◆ TASK INSTRUCTIONS: Once the images are removed, repeat all of the entries exactly.

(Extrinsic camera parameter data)
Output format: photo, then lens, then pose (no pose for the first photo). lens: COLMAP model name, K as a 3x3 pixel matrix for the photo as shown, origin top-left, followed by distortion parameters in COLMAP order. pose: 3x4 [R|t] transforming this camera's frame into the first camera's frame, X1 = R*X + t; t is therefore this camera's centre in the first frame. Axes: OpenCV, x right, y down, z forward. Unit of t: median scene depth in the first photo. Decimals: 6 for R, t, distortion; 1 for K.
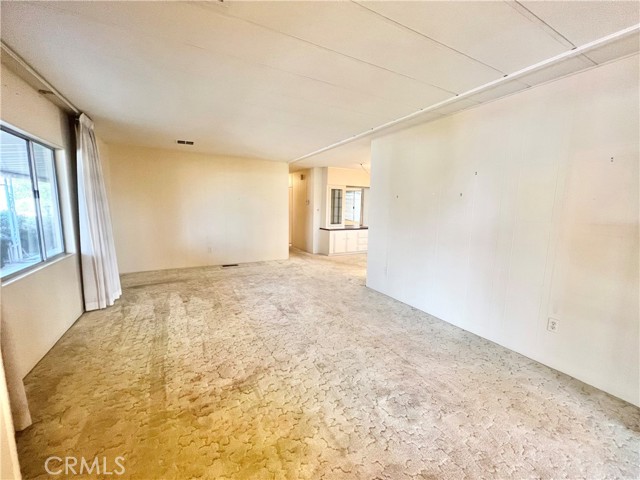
lens RADIAL K [[255.3, 0, 320.0], [0, 255.3, 240.0], [0, 0, 1]] dist [-0.001444, -0.000186]
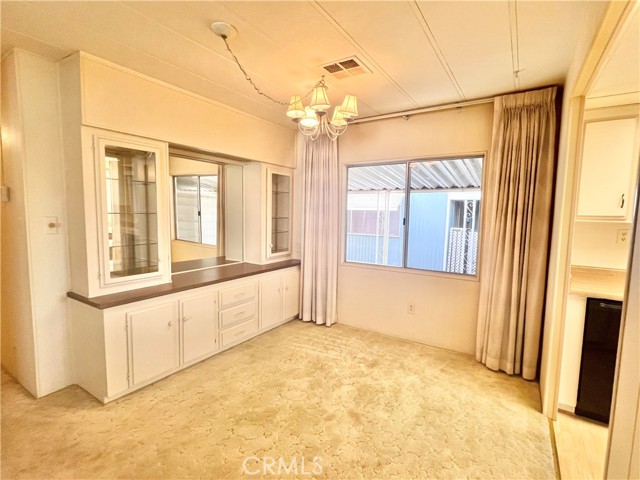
lens RADIAL K [[311.8, 0, 318.3], [0, 311.8, 240.4], [0, 0, 1]] dist [-0.002129, -0.000776]
pose [[0.880766, -0.046624, 0.471250, 0.079068], [0.063020, 0.997830, -0.019061, -0.079510], [-0.469339, 0.046486, 0.881794, 0.597909]]
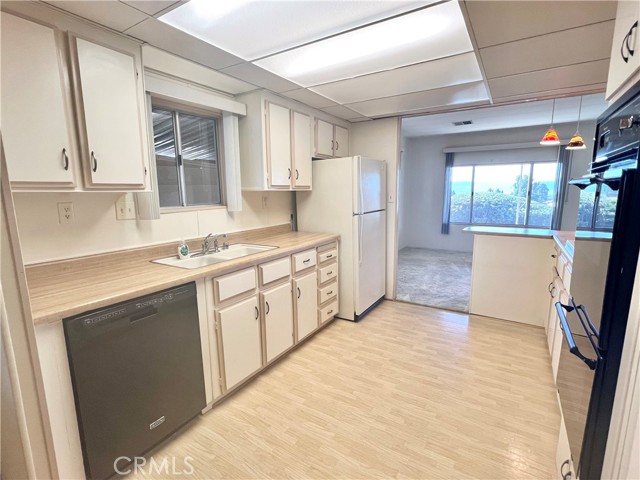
lens RADIAL K [[311.8, 0, 318.3], [0, 311.8, 240.4], [0, 0, 1]] dist [-0.002129, -0.000776]
pose [[-0.486566, -0.152539, 0.860224, 0.220091], [0.117967, 0.964150, 0.237694, -0.082669], [-0.865643, 0.217132, -0.451128, 0.682041]]
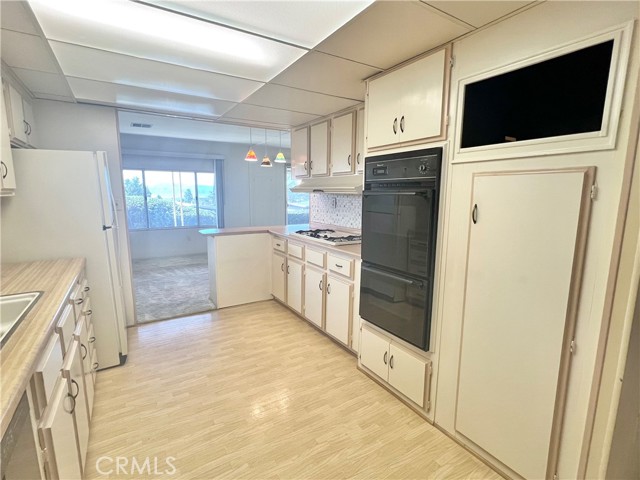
lens RADIAL K [[311.8, 0, 318.3], [0, 311.8, 240.4], [0, 0, 1]] dist [-0.002129, -0.000776]
pose [[-0.997966, -0.012023, -0.062604, 0.362884], [-0.029148, 0.959446, 0.280382, -0.094241], [0.056694, 0.281636, -0.957845, 0.763842]]
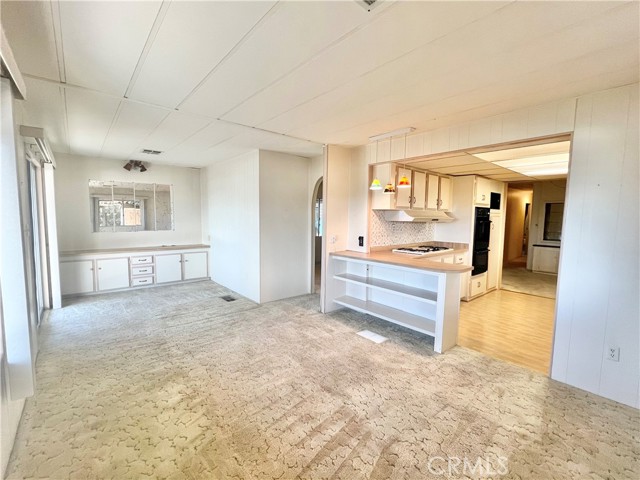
lens RADIAL K [[284.0, 0, 320.0], [0, 284.0, 240.0], [0, 0, 1]] dist [-0.001191, -0.000262]
pose [[0.209985, 0.068053, -0.975333, 0.861518], [-0.141291, 0.989215, 0.038603, 0.012018], [0.967441, 0.129700, 0.217336, -0.014803]]
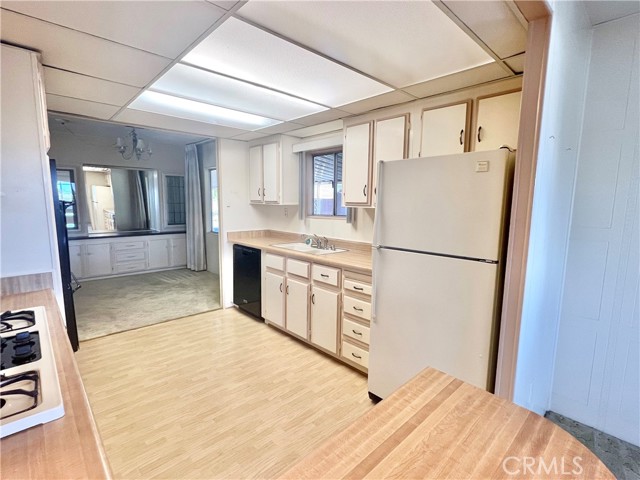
lens RADIAL K [[311.8, 0, 318.3], [0, 311.8, 240.4], [0, 0, 1]] dist [-0.002129, -0.000776]
pose [[0.968106, -0.037430, 0.247731, 0.433915], [0.037538, 0.999286, 0.004290, -0.019930], [-0.247714, 0.005146, 0.968819, 0.183122]]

◆ ANSWER BOX:
Output format: photo, then lens, then pose (no pose for the first photo). lens: COLMAP model name, K as a 3x3 pixel matrix for the photo as shown, origin top-left, followed by distortion parameters in COLMAP order. pose: 3x4 [R|t] transforming this camera's frame into the first camera's frame, X1 = R*X + t; t is therefore this camera's centre in the first frame. Axes: OpenCV, x right, y down, z forward. Unit of t: median scene depth in the first photo. Decimals: 6 for R, t, distortion; 1 for K.
lens RADIAL K [[255.3, 0, 320.0], [0, 255.3, 240.0], [0, 0, 1]] dist [-0.001444, -0.000186]
lens RADIAL K [[311.8, 0, 318.3], [0, 311.8, 240.4], [0, 0, 1]] dist [-0.002129, -0.000776]
pose [[0.880766, -0.046624, 0.471250, 0.079068], [0.063020, 0.997830, -0.019061, -0.079510], [-0.469339, 0.046486, 0.881794, 0.597909]]
lens RADIAL K [[311.8, 0, 318.3], [0, 311.8, 240.4], [0, 0, 1]] dist [-0.002129, -0.000776]
pose [[-0.486566, -0.152539, 0.860224, 0.220091], [0.117967, 0.964150, 0.237694, -0.082669], [-0.865643, 0.217132, -0.451128, 0.682041]]
lens RADIAL K [[311.8, 0, 318.3], [0, 311.8, 240.4], [0, 0, 1]] dist [-0.002129, -0.000776]
pose [[-0.997966, -0.012023, -0.062604, 0.362884], [-0.029148, 0.959446, 0.280382, -0.094241], [0.056694, 0.281636, -0.957845, 0.763842]]
lens RADIAL K [[284.0, 0, 320.0], [0, 284.0, 240.0], [0, 0, 1]] dist [-0.001191, -0.000262]
pose [[0.209985, 0.068053, -0.975333, 0.861518], [-0.141291, 0.989215, 0.038603, 0.012018], [0.967441, 0.129700, 0.217336, -0.014803]]
lens RADIAL K [[311.8, 0, 318.3], [0, 311.8, 240.4], [0, 0, 1]] dist [-0.002129, -0.000776]
pose [[0.968106, -0.037430, 0.247731, 0.433915], [0.037538, 0.999286, 0.004290, -0.019930], [-0.247714, 0.005146, 0.968819, 0.183122]]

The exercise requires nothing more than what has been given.